Pergi ke Menu Pergi ke Halaman Utama
Go Top

Demonstrasi Hari Rabu Ke-1500 Diselenggarakan Bersama 1.500 Warga Asing

Write: 2021-07-15 10:34:25

Thumbnail : YONHAP News

Demonstrasi Hari Rabu untuk menuntut penyelesaian isu perbudakan syahwat masa perang Jepang digelar di depan kantor lama Kedutaan Besar Jepang untuk Korea Selatan pada hari Rabu (14/07) kemarin.

Kepala Direktur Solidaritas Keadilan dan Peringatan untuk Masalah Perbudakan Syahwat Militer Jepang, Lee Na-yong, mengungkapkan Demonstrasi Hari Rabu kali ini yang merupakan ke 1.500 kali, menjadi aksi demonstrasi terlama, paling menyedihkan, sekaligus paling membanggakan di dunia. 
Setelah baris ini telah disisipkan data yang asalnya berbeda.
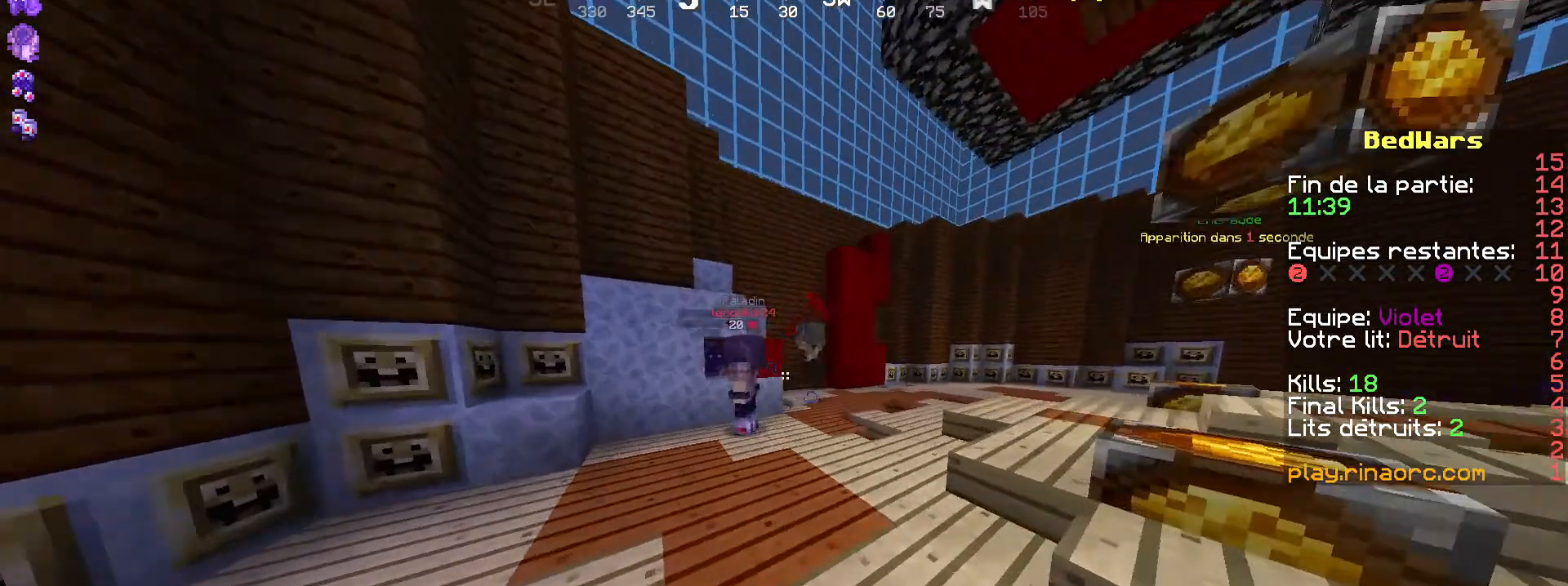
{"keys": [], "mouse": [], "events": []}
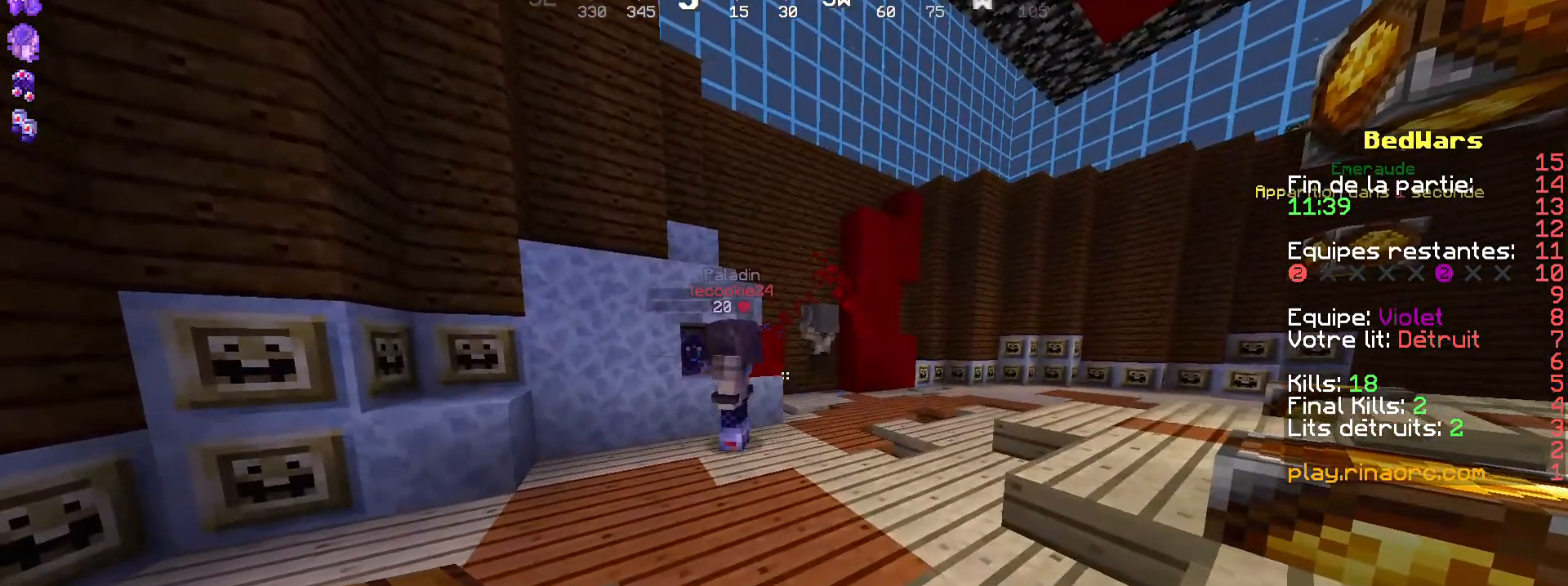
{"keys": ["z"], "mouse": [], "events": [[167, "z", "down"], [267, "q", "down"], [434, "q", "up"]]}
Aksi unjuk rasa itu pertama kali dilakukan pada tanggal 8 Januari tahun 1992 ketika Perdana Menteri Jepang mengunjungi Seoul.

Melalui unjuk rasa yang telah berlangsung hampir 30 tahun tersebut, para demonstran meminta Jepang untuk meminta maaf atas perbudakan syahwat di masa perang Jepang dan memberikan kompensasi kepada para korban.

Sejak level aturan jaga jarak sosial dinaikkan, aksi unjuk rasa itu digelar dalam bentuk demonstrasi satu orang. Para demonstran menyampaikan argumen secara bergiliran dan melarang peliputan wartawan.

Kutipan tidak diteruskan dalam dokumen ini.